__REQUIRED WORK__: Output the data exactly, with every line intact.

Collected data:
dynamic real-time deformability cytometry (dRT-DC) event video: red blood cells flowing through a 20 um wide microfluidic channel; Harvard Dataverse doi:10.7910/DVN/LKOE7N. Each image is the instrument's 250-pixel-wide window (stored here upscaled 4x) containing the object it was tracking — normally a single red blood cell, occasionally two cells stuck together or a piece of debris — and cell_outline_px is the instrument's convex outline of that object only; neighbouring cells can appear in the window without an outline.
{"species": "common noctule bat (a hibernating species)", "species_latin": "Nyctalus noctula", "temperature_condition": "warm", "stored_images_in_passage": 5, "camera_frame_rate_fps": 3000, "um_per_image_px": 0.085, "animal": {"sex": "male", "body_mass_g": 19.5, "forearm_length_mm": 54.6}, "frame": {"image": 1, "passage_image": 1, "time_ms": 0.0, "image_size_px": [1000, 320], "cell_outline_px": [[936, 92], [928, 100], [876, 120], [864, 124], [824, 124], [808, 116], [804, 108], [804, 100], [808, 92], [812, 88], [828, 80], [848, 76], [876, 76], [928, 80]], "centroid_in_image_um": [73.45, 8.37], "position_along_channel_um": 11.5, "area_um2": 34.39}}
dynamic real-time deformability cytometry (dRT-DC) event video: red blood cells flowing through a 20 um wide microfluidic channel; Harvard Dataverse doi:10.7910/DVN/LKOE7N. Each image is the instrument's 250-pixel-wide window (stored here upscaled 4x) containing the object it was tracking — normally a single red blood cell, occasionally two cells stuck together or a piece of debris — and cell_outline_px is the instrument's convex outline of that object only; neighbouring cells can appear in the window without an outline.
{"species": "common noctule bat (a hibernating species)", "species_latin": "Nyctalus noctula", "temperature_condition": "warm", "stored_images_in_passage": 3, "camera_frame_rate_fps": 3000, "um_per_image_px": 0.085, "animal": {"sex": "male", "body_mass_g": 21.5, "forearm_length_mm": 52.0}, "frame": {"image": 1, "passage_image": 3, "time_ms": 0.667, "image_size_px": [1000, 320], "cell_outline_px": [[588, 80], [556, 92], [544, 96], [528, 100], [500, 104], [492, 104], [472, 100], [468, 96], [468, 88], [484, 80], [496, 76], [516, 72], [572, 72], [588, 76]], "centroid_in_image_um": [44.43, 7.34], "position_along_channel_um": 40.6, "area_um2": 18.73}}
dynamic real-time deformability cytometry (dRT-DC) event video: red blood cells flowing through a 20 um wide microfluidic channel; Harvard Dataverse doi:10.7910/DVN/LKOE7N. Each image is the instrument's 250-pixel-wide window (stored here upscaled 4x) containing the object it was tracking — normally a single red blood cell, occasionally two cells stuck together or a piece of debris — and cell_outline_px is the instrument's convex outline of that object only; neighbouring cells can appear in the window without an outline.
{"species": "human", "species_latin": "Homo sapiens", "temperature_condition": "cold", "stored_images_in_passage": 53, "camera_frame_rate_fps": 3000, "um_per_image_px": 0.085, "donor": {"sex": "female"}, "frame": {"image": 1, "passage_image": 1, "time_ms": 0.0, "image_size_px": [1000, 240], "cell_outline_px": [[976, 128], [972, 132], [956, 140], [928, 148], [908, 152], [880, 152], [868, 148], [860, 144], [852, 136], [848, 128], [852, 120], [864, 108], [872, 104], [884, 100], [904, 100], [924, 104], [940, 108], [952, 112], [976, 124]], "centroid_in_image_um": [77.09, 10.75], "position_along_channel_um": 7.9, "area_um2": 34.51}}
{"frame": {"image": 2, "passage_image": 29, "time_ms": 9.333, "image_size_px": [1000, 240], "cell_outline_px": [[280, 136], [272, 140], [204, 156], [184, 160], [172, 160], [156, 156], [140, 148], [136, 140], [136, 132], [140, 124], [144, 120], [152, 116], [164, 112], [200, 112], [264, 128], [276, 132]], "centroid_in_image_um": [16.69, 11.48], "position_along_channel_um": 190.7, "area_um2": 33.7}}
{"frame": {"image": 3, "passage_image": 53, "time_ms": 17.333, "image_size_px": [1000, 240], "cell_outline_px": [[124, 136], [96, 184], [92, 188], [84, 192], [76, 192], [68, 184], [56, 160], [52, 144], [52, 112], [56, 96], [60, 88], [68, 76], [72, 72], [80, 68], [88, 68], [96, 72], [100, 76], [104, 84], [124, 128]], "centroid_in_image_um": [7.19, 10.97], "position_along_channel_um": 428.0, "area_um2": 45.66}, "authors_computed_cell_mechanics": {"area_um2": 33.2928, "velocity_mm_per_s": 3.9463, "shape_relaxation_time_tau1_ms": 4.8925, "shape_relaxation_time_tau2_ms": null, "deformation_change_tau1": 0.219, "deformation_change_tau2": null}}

__SOLUTION__:
dynamic real-time deformability cytometry (dRT-DC) event video: red blood cells flowing through a 20 um wide microfluidic channel; Harvard Dataverse doi:10.7910/DVN/LKOE7N. Each image is the instrument's 250-pixel-wide window (stored here upscaled 4x) containing the object it was tracking — normally a single red blood cell, occasionally two cells stuck together or a piece of debris — and cell_outline_px is the instrument's convex outline of that object only; neighbouring cells can appear in the window without an outline.
{"species": "common noctule bat (a hibernating species)", "species_latin": "Nyctalus noctula", "temperature_condition": "warm", "stored_images_in_passage": 5, "camera_frame_rate_fps": 3000, "um_per_image_px": 0.085, "animal": {"sex": "male", "body_mass_g": 19.5, "forearm_length_mm": 54.6}, "frame": {"image": 1, "passage_image": 1, "time_ms": 0.0, "image_size_px": [1000, 320], "cell_outline_px": [[936, 92], [928, 100], [876, 120], [864, 124], [824, 124], [808, 116], [804, 108], [804, 100], [808, 92], [812, 88], [828, 80], [848, 76], [876, 76], [928, 80]], "centroid_in_image_um": [73.45, 8.37], "position_along_channel_um": 11.5, "area_um2": 34.39}}
dynamic real-time deformability cytometry (dRT-DC) event video: red blood cells flowing through a 20 um wide microfluidic channel; Harvard Dataverse doi:10.7910/DVN/LKOE7N. Each image is the instrument's 250-pixel-wide window (stored here upscaled 4x) containing the object it was tracking — normally a single red blood cell, occasionally two cells stuck together or a piece of debris — and cell_outline_px is the instrument's convex outline of that object only; neighbouring cells can appear in the window without an outline.
{"species": "common noctule bat (a hibernating species)", "species_latin": "Nyctalus noctula", "temperature_condition": "warm", "stored_images_in_passage": 3, "camera_frame_rate_fps": 3000, "um_per_image_px": 0.085, "animal": {"sex": "male", "body_mass_g": 21.5, "forearm_length_mm": 52.0}, "frame": {"image": 1, "passage_image": 3, "time_ms": 0.667, "image_size_px": [1000, 320], "cell_outline_px": [[588, 80], [556, 92], [544, 96], [528, 100], [500, 104], [492, 104], [472, 100], [468, 96], [468, 88], [484, 80], [496, 76], [516, 72], [572, 72], [588, 76]], "centroid_in_image_um": [44.43, 7.34], "position_along_channel_um": 40.6, "area_um2": 18.73}}
dynamic real-time deformability cytometry (dRT-DC) event video: red blood cells flowing through a 20 um wide microfluidic channel; Harvard Dataverse doi:10.7910/DVN/LKOE7N. Each image is the instrument's 250-pixel-wide window (stored here upscaled 4x) containing the object it was tracking — normally a single red blood cell, occasionally two cells stuck together or a piece of debris — and cell_outline_px is the instrument's convex outline of that object only; neighbouring cells can appear in the window without an outline.
{"species": "human", "species_latin": "Homo sapiens", "temperature_condition": "cold", "stored_images_in_passage": 53, "camera_frame_rate_fps": 3000, "um_per_image_px": 0.085, "donor": {"sex": "female"}, "frame": {"image": 1, "passage_image": 1, "time_ms": 0.0, "image_size_px": [1000, 240], "cell_outline_px": [[976, 128], [972, 132], [956, 140], [928, 148], [908, 152], [880, 152], [868, 148], [860, 144], [852, 136], [848, 128], [852, 120], [864, 108], [872, 104], [884, 100], [904, 100], [924, 104], [940, 108], [952, 112], [976, 124]], "centroid_in_image_um": [77.09, 10.75], "position_along_channel_um": 7.9, "area_um2": 34.51}}
{"frame": {"image": 2, "passage_image": 29, "time_ms": 9.333, "image_size_px": [1000, 240], "cell_outline_px": [[280, 136], [272, 140], [204, 156], [184, 160], [172, 160], [156, 156], [140, 148], [136, 140], [136, 132], [140, 124], [144, 120], [152, 116], [164, 112], [200, 112], [264, 128], [276, 132]], "centroid_in_image_um": [16.69, 11.48], "position_along_channel_um": 190.7, "area_um2": 33.7}}
{"frame": {"image": 3, "passage_image": 53, "time_ms": 17.333, "image_size_px": [1000, 240], "cell_outline_px": [[124, 136], [96, 184], [92, 188], [84, 192], [76, 192], [68, 184], [56, 160], [52, 144], [52, 112], [56, 96], [60, 88], [68, 76], [72, 72], [80, 68], [88, 68], [96, 72], [100, 76], [104, 84], [124, 128]], "centroid_in_image_um": [7.19, 10.97], "position_along_channel_um": 428.0, "area_um2": 45.66}, "authors_computed_cell_mechanics": {"area_um2": 33.2928, "velocity_mm_per_s": 3.9463, "shape_relaxation_time_tau1_ms": 4.8925, "shape_relaxation_time_tau2_ms": null, "deformation_change_tau1": 0.219, "deformation_change_tau2": null}}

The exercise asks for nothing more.